### Task prompt:
Look for the line that has "G04 #@! TF.FilePolarity,Negative*" in the material below; please repeat it and every line after it, exactly, up to and including the line that has "0 $1 Rounding radius*", and nothing else.

+++

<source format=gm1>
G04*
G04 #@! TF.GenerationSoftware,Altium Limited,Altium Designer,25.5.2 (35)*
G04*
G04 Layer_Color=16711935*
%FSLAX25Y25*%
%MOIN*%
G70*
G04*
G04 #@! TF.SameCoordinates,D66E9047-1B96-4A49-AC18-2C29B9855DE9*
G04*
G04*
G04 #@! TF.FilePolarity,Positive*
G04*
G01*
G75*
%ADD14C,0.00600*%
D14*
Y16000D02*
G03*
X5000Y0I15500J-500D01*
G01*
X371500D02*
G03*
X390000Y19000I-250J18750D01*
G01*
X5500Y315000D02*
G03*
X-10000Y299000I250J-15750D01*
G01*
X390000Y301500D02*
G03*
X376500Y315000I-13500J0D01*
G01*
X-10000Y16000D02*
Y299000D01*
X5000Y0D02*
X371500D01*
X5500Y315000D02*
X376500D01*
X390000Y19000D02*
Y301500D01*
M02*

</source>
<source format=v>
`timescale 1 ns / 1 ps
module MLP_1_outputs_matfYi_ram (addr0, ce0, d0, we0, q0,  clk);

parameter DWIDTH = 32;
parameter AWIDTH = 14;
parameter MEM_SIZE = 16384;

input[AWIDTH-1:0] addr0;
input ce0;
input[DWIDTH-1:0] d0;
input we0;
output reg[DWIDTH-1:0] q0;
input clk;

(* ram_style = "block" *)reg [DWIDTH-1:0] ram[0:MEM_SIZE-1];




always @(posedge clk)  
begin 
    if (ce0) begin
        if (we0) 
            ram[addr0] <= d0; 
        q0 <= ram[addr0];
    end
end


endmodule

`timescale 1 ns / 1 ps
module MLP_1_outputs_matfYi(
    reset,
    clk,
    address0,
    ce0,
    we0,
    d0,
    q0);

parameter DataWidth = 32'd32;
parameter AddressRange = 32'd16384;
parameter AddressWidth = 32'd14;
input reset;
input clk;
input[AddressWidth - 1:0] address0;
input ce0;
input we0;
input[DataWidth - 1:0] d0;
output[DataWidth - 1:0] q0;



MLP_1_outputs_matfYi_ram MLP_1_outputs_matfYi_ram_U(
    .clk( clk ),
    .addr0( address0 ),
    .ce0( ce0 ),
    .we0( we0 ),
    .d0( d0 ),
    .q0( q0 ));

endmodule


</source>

+++

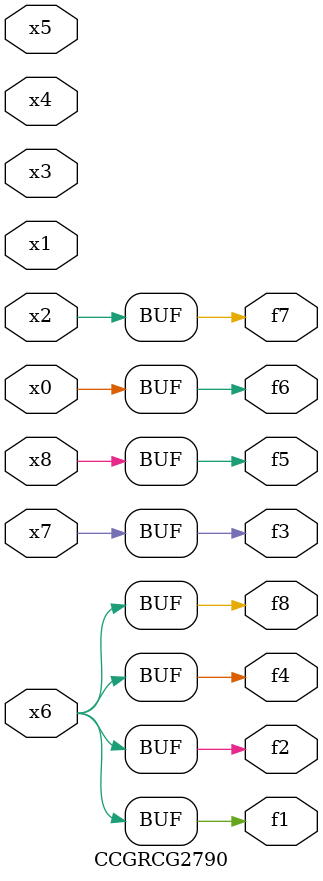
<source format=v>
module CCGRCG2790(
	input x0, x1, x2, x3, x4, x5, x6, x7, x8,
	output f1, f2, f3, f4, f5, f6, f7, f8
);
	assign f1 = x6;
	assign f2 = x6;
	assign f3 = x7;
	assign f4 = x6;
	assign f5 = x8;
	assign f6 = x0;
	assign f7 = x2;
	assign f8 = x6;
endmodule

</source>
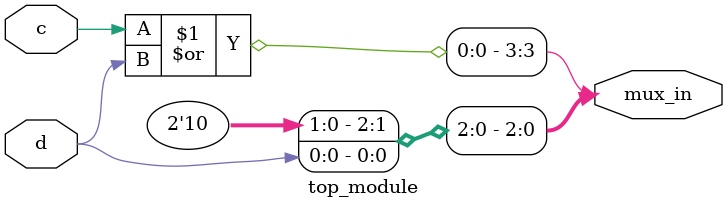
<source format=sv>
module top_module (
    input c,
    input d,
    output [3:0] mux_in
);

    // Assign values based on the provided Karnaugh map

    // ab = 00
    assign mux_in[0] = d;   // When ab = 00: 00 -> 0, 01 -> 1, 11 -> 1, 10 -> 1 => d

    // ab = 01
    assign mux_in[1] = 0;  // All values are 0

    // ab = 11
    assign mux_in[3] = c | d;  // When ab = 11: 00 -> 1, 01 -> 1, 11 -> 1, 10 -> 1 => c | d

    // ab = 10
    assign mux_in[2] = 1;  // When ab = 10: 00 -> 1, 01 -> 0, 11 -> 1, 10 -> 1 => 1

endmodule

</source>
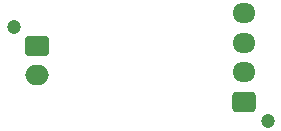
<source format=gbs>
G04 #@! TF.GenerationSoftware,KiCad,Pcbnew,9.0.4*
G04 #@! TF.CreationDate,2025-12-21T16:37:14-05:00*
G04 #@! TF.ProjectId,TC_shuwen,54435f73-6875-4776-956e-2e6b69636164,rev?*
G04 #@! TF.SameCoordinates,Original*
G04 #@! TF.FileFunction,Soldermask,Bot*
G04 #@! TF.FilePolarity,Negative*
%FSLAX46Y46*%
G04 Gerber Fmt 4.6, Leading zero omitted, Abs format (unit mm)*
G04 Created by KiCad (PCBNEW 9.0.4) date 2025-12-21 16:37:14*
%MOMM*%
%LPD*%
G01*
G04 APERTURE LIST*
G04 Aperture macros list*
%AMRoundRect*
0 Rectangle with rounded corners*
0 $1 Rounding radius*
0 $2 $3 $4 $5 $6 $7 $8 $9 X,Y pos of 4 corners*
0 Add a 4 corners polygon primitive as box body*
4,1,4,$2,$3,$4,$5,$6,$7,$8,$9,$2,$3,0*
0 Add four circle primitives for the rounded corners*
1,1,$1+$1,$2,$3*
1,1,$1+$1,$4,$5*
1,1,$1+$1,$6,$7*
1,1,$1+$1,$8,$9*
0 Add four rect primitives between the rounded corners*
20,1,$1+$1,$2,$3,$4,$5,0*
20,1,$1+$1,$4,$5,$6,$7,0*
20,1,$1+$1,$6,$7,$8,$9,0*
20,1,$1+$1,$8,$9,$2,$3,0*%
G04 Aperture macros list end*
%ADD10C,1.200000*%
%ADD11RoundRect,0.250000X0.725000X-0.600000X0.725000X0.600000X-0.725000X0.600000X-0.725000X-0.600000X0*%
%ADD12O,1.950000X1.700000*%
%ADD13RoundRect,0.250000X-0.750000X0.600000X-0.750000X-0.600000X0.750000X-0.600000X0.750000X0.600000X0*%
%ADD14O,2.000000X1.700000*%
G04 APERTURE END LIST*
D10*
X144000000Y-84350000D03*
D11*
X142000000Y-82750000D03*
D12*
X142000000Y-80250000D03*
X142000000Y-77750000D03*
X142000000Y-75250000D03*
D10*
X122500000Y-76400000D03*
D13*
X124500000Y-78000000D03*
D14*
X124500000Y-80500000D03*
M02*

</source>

+++

### Response area:
G04 #@! TF.FilePolarity,Negative*
%FSLAX46Y46*%
G04 Gerber Fmt 4.6, Leading zero omitted, Abs format (unit mm)*
G04 Created by KiCad (PCBNEW 9.0.4) date 2025-12-21 16:37:14*
%MOMM*%
%LPD*%
G01*
G04 APERTURE LIST*
G04 Aperture macros list*
%AMRoundRect*
0 Rectangle with rounded corners*
0 $1 Rounding radius*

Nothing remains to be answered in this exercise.